* _Consignes_
[1] D'après l'extrait constitutionnel, par quel moyen la Cour des comptes contribue-t-elle à l'information des citoyens ?
[2] Énumérez tout ce dont les comptes des administrations publiques donnent une image fidèle selon l'extrait constitutionnel.
[3] Recopiez l'extrait constitutionnel de « II. – Après » à « l’information des citoyens. ».

* _Extrait du document_
'''

II. – Après l’article 47-1 de la Constitution, il est inséré un article 47-2 ainsi rédigé :
« Art. 47-2. – La Cour des comptes assiste le Parlement dans le contrôle de l’action du Gouvernement. Elle assiste le Parlement et le Gouvernement dans le contrôle de l’exécution des lois de finances et de l’application des lois de financement de la sécurité sociale ainsi que dans l’évaluation des politiques publiques. Par ses rapports publics, elle contribue à l’information des citoyens.
« Les comptes des administrations publiques sont réguliers et sincères. Ils donnent une image fidèle du résultat de leur gestion, de leur patrimoine et de leur situation financière. »
Article 23
L’article 48 de la Constitution est ainsi rédigé :
« Art. 48. – Sans préjudice de l’application des trois derniers alinéas de l’article 28, l’ordre du jour est fixé par chaque assemblée.
« Deux semaines de séance sur quatre sont réservées par priorité, et dans l’ordre que le Gouvernement a fixé, à l’examen des textes et aux débats dont il demande l’inscription à l’ordre du jour.

'''

* _Jeu d'enregistrements_

'''

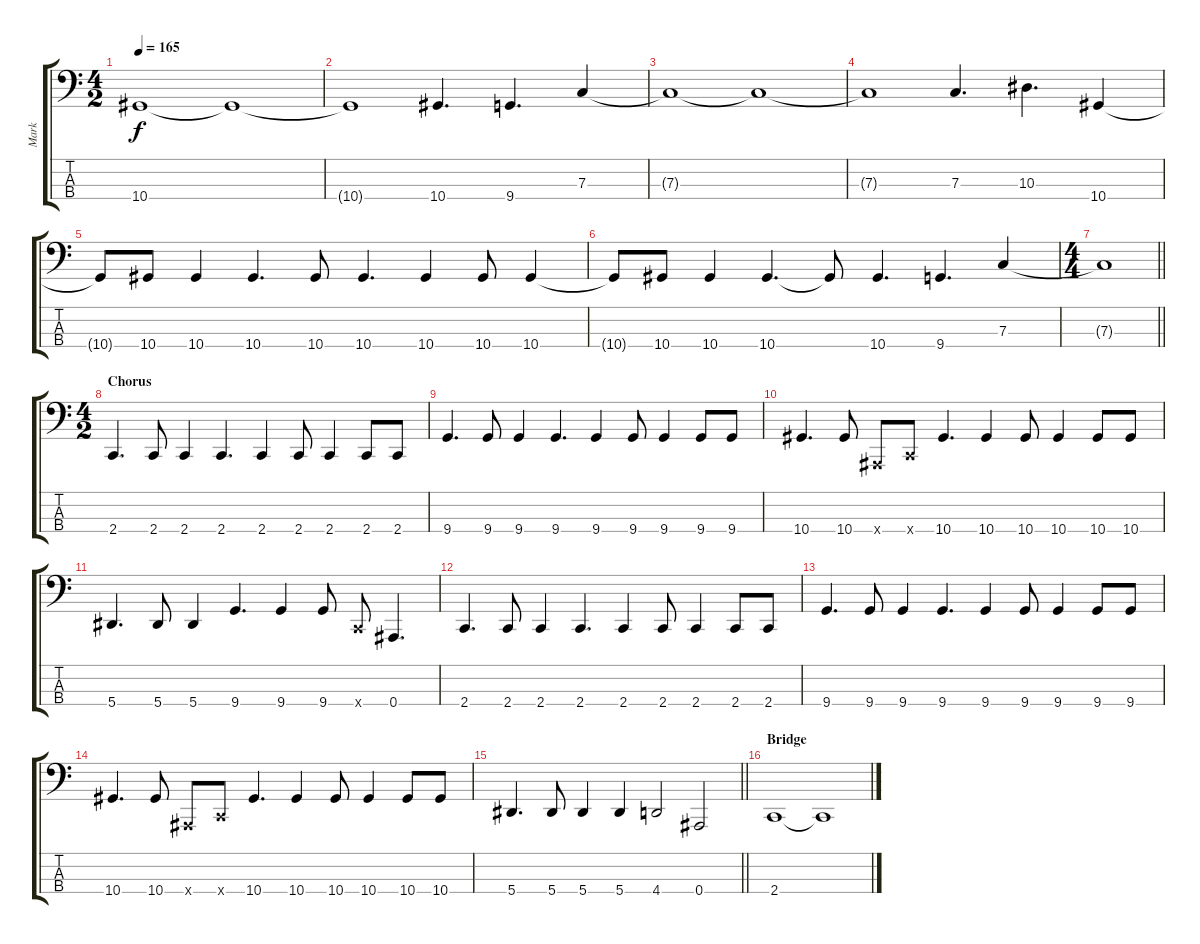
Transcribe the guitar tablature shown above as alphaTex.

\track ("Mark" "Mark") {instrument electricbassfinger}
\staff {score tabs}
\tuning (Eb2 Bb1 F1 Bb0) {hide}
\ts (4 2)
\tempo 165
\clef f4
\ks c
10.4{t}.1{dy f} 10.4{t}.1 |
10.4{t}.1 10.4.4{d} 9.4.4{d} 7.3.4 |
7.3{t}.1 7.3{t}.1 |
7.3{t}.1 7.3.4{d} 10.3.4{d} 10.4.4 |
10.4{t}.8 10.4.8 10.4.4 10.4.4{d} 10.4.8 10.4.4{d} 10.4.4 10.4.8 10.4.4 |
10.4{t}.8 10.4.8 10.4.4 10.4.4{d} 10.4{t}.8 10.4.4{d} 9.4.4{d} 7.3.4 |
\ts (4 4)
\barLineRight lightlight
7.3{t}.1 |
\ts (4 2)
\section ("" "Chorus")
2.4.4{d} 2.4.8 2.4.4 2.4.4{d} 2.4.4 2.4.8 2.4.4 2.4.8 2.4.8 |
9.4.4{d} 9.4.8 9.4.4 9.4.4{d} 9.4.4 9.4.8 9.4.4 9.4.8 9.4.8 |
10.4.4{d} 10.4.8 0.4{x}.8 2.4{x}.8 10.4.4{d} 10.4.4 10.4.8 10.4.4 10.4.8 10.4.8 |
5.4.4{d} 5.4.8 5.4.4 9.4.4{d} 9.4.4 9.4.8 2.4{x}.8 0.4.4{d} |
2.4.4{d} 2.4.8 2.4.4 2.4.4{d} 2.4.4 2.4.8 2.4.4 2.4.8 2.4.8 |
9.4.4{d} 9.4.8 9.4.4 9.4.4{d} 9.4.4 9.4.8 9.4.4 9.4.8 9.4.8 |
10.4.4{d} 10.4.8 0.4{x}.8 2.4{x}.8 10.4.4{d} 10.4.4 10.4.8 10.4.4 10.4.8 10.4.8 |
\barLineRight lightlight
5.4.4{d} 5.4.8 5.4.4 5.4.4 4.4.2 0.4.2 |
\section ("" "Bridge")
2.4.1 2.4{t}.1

'''

* _Corrigés complets_
[1] Par ses rapports publics.

[2] Le résultat de leur gestion, leur patrimoine et leur situation financière.

[3]
II. – Après l’article 47-1 de la Constitution, il est inséré un article 47-2 ainsi rédigé :
« Art. 47-2. – La Cour des comptes assiste le Parlement dans le contrôle de l’action du Gouvernement. Elle assiste le Parlement et le Gouvernement dans le contrôle de l’exécution des lois de finances et de l’application des lois de financement de la sécurité sociale ainsi que dans l’évaluation des politiques publiques. Par ses rapports publics, elle contribue à l’information des citoyens.